Gorenstein Projective Covers, Preenvelopes And Relative Cohomology

The notions of (pre)covering class and (pre)enveloping class of modules play crucial roles in relative homological algebra. These classes can be viewed as a generalization of those of projective and injective modules, and they allow us to construct various proper resolutions which are different to projective or injective resolutions. Around 2000, by showing the existence of plenty of such classes of modules, Enochs and Jenda et al. reinforced the foundation of relative homological algebra, which was originated from the work of Eilenberg and Moore. Using the corresponding proper resolutions, we obtain more general concepts of dimensions, derived functors, (co)homology modules and balanced functors.
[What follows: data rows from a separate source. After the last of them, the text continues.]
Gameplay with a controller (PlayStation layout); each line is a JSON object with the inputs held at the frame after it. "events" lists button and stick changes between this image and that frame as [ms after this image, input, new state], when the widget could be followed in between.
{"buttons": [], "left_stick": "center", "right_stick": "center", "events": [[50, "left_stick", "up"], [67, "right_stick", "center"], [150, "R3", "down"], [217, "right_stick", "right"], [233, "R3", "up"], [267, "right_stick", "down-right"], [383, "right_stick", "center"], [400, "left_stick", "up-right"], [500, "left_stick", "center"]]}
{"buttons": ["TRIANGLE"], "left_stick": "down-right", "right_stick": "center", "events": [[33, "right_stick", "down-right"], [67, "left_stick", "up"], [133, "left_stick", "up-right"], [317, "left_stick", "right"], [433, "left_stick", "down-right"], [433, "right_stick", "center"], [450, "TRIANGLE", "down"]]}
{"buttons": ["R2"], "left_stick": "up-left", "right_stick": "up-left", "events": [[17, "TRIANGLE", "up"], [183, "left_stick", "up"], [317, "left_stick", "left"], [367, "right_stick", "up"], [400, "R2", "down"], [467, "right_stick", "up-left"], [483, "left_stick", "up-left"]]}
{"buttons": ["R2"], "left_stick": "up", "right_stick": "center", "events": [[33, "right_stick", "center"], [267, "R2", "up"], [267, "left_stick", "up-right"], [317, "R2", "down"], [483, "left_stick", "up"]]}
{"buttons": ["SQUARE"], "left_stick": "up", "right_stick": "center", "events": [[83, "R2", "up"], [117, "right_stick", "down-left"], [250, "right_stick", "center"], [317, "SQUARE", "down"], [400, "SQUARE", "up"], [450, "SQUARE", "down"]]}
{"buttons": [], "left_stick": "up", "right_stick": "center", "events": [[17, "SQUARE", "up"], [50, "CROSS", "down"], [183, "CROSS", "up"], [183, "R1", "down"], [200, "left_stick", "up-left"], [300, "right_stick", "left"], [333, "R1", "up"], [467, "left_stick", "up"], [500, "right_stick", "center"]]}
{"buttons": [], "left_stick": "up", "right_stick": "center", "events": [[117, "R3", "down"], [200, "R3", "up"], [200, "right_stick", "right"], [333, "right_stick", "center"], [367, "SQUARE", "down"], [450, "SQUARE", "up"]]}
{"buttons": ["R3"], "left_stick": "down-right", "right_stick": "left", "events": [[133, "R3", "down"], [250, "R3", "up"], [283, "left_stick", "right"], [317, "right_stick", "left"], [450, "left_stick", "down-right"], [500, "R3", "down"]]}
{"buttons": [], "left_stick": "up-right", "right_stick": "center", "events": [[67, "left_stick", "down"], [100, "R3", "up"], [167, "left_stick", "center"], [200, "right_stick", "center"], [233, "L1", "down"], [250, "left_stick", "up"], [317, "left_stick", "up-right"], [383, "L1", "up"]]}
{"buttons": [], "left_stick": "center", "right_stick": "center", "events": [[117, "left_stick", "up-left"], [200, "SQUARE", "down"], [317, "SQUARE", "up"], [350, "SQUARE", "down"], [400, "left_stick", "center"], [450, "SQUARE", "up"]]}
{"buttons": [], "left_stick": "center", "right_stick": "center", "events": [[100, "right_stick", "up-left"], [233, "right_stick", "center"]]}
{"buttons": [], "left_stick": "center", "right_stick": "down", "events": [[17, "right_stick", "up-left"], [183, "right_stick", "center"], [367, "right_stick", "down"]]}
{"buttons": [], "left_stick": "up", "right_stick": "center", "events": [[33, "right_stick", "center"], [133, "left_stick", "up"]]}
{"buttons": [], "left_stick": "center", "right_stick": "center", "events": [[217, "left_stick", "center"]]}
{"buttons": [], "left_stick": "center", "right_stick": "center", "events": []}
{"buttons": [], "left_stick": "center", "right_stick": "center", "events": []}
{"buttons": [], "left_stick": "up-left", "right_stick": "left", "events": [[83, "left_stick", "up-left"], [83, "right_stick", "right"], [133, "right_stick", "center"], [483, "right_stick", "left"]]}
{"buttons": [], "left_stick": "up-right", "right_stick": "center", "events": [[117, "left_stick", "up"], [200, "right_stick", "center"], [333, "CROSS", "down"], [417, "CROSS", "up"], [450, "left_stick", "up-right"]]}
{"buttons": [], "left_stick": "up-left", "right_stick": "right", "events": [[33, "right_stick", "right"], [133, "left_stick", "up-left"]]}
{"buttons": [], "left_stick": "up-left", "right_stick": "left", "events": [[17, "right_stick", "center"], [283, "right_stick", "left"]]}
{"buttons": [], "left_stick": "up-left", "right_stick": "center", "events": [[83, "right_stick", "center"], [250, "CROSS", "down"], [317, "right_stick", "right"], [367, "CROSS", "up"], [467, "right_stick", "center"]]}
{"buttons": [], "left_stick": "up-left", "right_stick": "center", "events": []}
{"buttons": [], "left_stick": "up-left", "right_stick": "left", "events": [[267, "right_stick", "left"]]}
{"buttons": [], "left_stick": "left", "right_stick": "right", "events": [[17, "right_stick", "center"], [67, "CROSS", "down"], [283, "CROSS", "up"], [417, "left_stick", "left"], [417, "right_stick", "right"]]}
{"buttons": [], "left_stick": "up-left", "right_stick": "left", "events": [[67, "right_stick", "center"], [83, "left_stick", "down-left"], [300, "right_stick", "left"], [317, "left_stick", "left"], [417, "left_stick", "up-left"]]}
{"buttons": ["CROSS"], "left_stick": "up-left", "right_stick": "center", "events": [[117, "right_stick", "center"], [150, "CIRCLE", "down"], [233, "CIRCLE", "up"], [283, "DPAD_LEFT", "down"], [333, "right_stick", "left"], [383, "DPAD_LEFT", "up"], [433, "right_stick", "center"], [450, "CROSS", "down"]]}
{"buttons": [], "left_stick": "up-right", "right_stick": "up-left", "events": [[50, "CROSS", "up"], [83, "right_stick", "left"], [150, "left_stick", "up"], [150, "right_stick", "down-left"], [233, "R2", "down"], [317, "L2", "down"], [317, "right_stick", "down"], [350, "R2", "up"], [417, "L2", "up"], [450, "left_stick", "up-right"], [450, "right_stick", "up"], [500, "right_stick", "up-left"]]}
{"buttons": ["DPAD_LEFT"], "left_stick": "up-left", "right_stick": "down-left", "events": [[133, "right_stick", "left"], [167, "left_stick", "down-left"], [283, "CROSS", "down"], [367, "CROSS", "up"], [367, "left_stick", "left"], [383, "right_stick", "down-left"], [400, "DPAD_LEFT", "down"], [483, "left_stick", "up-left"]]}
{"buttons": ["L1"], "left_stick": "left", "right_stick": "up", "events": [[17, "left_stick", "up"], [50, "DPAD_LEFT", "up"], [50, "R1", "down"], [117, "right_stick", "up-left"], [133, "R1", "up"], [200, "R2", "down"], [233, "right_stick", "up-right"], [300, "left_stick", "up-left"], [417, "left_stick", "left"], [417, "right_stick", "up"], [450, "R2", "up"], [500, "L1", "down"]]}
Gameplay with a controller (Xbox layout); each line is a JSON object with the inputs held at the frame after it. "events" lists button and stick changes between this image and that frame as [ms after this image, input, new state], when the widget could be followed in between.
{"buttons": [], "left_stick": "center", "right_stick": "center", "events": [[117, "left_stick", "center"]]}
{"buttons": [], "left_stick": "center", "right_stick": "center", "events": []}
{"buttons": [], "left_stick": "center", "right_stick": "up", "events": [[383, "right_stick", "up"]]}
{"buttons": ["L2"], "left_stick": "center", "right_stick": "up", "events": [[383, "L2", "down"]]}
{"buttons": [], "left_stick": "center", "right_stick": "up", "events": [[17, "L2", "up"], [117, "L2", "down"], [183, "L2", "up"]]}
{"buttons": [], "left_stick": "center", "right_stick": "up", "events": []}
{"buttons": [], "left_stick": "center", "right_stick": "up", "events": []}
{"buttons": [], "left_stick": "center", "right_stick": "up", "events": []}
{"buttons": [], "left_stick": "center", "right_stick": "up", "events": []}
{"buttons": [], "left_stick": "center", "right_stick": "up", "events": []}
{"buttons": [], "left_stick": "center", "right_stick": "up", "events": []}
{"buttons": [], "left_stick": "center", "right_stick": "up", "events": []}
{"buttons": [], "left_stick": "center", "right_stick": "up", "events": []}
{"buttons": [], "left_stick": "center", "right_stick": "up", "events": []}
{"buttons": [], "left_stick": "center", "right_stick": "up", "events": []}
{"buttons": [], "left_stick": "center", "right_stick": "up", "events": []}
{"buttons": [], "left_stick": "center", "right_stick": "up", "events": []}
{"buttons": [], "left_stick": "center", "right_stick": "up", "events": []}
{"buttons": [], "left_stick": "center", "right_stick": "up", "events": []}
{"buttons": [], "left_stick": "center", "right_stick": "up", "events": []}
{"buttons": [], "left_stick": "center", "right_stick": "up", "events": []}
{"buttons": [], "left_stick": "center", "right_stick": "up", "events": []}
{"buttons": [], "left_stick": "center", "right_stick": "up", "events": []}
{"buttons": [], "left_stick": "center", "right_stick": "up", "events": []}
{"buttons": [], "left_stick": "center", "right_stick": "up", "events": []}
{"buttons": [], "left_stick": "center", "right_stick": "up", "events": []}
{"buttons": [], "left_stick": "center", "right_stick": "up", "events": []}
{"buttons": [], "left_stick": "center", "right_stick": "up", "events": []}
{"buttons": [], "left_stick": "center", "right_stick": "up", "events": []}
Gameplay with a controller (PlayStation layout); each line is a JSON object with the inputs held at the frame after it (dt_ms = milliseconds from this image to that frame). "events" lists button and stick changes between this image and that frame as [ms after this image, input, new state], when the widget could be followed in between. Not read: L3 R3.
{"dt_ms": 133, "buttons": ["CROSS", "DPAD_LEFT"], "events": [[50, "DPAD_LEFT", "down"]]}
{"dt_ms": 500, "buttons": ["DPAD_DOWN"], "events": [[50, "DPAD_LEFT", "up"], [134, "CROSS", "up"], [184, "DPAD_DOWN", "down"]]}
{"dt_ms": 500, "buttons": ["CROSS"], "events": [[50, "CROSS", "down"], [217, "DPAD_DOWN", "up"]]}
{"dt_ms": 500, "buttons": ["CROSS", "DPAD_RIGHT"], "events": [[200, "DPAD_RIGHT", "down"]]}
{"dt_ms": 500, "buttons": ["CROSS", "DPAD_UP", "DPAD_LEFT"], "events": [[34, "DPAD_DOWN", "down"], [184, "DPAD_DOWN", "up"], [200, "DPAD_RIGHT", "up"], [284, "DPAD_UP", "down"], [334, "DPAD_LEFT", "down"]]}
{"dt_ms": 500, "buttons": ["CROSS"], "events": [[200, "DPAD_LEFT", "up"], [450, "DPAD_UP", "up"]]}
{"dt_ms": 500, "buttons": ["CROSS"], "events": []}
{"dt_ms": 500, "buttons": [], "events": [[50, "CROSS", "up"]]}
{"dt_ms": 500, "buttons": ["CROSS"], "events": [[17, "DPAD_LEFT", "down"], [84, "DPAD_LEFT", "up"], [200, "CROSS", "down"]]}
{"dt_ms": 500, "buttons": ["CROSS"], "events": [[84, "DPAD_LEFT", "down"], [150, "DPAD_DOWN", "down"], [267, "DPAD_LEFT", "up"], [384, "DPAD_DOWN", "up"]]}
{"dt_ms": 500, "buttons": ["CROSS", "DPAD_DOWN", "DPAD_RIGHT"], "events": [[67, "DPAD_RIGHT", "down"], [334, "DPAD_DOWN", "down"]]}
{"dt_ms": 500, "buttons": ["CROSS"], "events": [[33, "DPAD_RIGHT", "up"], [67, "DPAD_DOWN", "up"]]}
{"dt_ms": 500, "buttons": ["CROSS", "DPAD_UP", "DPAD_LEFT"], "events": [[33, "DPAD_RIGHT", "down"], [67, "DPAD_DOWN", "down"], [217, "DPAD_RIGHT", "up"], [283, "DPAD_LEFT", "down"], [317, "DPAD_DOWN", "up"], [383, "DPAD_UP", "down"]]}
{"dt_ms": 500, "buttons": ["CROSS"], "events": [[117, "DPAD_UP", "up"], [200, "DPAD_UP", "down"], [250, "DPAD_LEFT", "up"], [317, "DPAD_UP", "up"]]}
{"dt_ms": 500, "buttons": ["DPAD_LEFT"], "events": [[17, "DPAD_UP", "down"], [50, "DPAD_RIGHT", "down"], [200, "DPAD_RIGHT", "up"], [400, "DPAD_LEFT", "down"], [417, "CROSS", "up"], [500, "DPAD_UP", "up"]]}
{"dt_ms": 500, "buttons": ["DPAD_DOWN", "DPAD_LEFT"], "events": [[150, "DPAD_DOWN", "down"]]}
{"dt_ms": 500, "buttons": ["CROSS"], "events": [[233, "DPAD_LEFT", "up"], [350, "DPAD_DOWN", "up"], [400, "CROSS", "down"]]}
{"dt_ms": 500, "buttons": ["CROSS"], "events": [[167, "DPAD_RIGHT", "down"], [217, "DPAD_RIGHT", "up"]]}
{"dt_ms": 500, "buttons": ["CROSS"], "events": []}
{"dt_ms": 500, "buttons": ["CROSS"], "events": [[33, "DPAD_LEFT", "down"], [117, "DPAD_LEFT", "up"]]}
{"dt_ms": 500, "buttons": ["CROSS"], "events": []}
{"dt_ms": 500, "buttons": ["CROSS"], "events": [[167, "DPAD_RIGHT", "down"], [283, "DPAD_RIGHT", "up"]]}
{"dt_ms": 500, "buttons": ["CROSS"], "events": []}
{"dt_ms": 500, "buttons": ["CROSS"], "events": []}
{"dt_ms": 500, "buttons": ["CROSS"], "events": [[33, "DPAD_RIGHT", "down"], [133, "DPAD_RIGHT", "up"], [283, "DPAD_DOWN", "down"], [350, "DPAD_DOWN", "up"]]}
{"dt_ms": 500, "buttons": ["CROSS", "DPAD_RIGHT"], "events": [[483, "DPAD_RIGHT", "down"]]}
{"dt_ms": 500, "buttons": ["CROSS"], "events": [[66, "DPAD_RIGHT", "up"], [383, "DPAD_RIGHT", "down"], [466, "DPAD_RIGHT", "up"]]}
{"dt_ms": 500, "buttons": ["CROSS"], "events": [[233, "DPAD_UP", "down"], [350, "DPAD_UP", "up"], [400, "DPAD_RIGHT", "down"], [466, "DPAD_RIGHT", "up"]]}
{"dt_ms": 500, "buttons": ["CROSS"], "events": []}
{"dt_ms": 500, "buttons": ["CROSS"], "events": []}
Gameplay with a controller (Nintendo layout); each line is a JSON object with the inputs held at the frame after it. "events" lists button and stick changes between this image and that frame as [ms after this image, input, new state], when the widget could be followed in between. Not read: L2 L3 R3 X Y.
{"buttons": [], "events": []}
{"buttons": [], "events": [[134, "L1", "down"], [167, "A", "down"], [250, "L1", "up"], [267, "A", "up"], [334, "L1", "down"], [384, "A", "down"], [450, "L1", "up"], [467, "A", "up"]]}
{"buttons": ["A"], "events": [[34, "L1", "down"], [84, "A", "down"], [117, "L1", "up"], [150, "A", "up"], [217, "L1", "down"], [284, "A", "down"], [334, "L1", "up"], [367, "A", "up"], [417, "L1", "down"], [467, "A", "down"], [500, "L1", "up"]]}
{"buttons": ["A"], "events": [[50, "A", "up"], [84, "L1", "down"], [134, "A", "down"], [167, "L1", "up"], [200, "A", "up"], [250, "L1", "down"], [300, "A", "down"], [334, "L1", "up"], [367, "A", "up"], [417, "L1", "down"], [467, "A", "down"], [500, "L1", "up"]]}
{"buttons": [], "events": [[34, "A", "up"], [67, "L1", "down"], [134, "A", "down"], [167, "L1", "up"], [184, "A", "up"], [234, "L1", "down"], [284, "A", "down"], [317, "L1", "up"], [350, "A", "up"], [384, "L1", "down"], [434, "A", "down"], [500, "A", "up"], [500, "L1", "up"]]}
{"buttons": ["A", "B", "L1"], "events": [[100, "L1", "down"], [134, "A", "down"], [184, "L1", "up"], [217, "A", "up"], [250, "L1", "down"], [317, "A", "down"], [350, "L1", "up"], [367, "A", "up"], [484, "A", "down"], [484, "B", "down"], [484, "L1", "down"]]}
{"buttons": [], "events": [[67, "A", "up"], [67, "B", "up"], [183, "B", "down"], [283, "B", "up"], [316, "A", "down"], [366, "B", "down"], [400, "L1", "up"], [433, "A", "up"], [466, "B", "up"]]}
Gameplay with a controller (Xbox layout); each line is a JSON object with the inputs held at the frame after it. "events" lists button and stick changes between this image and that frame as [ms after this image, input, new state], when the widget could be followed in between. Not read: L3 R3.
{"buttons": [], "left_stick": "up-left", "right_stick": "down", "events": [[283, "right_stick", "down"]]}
This enriches the classical homological theory.This thesis is divided into four chapters.Chapter 1 contains an introduction and a description of main results, the notation that will be needed in the sequel is introduced, too.Chapter 2 is dedicated to investigating the conditions for the existence of Goren-stein projective covers and preenvelopes. We show that it shares many similarities with the case in classical ring theory:in fact, for the rings over which a module is Gorenstein flat if and only if it is Gorenstein projective, the class of Gorenstein projective modules is covering. Furthermore, we characterize the rings over which the class of Gorenstein projective modules is preenveloping. The existence of some other Gorenstein modules precovers and preenvelopes is also studied.In Chapter 3, we compare relative cohomology theories arose from using different proper resolutions of modules. Criteria for the vanishing of such distinctions is given in certain cases, and we show that this is related to the generalized Tate cohomology theory. We also demonstrate that the two balance properties occurring in the two different cohomology theories are actually equivalent in some cases. As applications, we recover many results obtained earlier in various contexts. At last we investigate derived functors with respect to the Auslander class and Bass class.In Chapter 4, we study the dimension and precovering theories of χ-Gorenstein projective modules for a certain class χ of R-modules.